PAGE EXCERPT:
** begin **

CT: Yes. I think the court would ask, is there a reasonable nexus to the diligence application for the water right in question? Is one action leading to another? The other part of steady progress is that it cannot just be in the last week before you filed. You do have to show you were engaged in steady application of diligence efforts.
BGS: So even though it’s within the confines of an integrated water management system, there still has to be a nexus to the ultimate development of completing the appropriation.
BGS: So can Aspen claim it worked on one part of our system, even though it bears little relationship to the actual potential reservoirs, and still claim that as steady effort?
CT: That’s up to the water judge.
BGS: There is no clear standard?
CT: Well, in the diligence applications that I’m familiar with, you include all of the efforts that you feel are relevant. For example, when the River District files for diligence on conditional water rights, we often include details of our work on the recovery program for endangered fish, because it’s critical to the way the river system works today. It may not have a geographic nexus to the conditional filing in question, but it has a hydrologic nexus. And so we hope the water court recognizes our work is a necessary element to be able to ultimately develop the water right.

** end **

TASK INSTRUCTIONS:
A) In the water rights interview, what does the River District often include when it files for diligence on conditional water rights?
B) Go on with the water rights interview after its final line, keeping the same two speakers and their labels.

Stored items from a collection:
** begin **

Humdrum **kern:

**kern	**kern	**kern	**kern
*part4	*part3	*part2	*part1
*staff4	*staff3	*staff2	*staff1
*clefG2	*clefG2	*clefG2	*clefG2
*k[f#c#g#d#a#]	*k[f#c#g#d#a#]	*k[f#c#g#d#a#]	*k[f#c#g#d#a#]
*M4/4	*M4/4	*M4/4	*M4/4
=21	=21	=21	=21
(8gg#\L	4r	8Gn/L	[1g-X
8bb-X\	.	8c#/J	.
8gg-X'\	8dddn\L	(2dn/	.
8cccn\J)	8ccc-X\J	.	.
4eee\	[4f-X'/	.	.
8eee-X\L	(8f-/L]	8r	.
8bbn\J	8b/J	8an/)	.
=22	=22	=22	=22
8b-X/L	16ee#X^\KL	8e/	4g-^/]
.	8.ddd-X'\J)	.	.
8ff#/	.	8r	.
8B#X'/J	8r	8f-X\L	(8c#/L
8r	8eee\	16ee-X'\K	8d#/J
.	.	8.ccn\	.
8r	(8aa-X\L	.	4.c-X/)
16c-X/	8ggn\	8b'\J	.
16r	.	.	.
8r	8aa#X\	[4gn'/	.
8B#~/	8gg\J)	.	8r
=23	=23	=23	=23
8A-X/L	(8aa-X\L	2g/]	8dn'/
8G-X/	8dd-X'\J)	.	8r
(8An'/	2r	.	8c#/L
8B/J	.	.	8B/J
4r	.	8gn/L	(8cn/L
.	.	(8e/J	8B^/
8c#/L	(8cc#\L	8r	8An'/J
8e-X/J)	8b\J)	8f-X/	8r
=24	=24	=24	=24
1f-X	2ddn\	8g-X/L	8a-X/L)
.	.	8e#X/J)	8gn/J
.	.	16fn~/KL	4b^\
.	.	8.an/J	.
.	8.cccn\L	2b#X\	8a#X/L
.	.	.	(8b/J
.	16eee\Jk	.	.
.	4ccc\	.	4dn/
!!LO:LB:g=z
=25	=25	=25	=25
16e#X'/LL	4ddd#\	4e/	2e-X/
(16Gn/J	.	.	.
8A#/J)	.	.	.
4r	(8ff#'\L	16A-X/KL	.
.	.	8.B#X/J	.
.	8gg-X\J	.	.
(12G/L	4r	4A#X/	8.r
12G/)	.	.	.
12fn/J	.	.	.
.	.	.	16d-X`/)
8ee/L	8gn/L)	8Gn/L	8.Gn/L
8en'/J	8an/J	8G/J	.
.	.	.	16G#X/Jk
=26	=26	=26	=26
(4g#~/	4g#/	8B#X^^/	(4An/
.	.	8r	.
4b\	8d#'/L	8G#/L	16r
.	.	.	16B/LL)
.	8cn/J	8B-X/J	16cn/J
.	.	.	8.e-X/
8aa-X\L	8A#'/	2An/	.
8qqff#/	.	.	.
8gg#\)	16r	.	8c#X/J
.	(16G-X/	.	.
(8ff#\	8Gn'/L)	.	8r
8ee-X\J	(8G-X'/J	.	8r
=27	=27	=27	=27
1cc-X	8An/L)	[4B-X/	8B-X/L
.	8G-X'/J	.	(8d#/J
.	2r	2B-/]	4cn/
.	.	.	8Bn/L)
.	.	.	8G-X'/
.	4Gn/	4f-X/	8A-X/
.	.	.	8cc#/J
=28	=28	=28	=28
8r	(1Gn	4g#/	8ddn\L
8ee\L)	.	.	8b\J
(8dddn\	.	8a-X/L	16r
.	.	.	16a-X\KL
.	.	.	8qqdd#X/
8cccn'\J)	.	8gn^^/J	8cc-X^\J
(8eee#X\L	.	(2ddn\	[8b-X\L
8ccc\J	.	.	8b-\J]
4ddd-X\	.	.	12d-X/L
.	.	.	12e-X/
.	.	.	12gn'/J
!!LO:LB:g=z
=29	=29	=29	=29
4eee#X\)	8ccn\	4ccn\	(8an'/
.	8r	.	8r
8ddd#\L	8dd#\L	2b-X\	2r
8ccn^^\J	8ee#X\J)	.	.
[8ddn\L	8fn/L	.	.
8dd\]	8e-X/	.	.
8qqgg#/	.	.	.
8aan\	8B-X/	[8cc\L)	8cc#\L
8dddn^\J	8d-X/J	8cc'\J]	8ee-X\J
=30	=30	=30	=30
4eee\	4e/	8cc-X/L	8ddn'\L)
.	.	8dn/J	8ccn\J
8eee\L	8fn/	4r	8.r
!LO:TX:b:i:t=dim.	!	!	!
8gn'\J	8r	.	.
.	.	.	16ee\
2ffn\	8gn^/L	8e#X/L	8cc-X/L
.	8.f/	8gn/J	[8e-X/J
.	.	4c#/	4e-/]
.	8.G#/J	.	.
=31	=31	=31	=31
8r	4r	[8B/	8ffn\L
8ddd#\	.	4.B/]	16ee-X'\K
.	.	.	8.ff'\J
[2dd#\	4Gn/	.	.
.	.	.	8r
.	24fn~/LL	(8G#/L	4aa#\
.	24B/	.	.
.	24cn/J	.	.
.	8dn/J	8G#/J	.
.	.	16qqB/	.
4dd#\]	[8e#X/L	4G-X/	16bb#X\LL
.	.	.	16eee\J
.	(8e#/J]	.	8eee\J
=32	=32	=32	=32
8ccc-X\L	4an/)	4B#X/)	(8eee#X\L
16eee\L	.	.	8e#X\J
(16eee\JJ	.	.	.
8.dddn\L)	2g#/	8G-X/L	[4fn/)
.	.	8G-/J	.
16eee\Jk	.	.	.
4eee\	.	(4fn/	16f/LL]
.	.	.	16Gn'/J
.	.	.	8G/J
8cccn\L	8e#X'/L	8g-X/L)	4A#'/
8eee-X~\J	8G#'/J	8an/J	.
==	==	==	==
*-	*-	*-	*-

** end **

ANSWERS TO THE EXERCISE:
A) Details of its work on the recovery program for endangered fish.

B)
For example, if a city was going to build a reservoir someday they could look forward to having to go through a NEPA [National Environmental Policy Act] review. As such, they will need to study a range of alternative measures they could take, such as making sure they don’t have leaks, water conservation efforts, pricing, all of that.
You have to accept that water development is an enormous challenge, and you’re going to have to show that you’re using your existing supply to its maximum benefit and efficiency before seeking permits. So a water provider might include in an application for diligence the work done today on those types of activities, even though they don’t appear to be physically linked to the reservoirs. And they can count it as work toward a future reservoir, because it’s related.
BGS: Do you think the city should have been more actively studying its two potential reservoirs?
CT: You have to allow any conditional water right owner to decide what their own timing is that leads to development.
BGS: Okay, but is there any requirement for work to be done on a specific site or project basis? Even if you’re doing other stuff, do you still have to study the project at some basic level?
Because, in this case, it doesn’t appear Aspen has done much, or is doing much, investigating of the feasibility of the reservoirs themselves. And if the city thinks it might actually need the reservoirs, shouldn’t city officials be studying them?
CT: Not necessarily. You have to allow that Aspen has accepted from 1965 that these reservoirs may be necessary. And what they have asserted is that what they’re doing is working on the other elements of their integrated system that require immediate work, and in the succession of development and maintenance of their system, those are their priorities.
The fact that I filed for a reservoir, say, on Three Mile Creek, doesn’t mean that I have to keep drilling every six years to see what the soils look like on Three Mile Creek.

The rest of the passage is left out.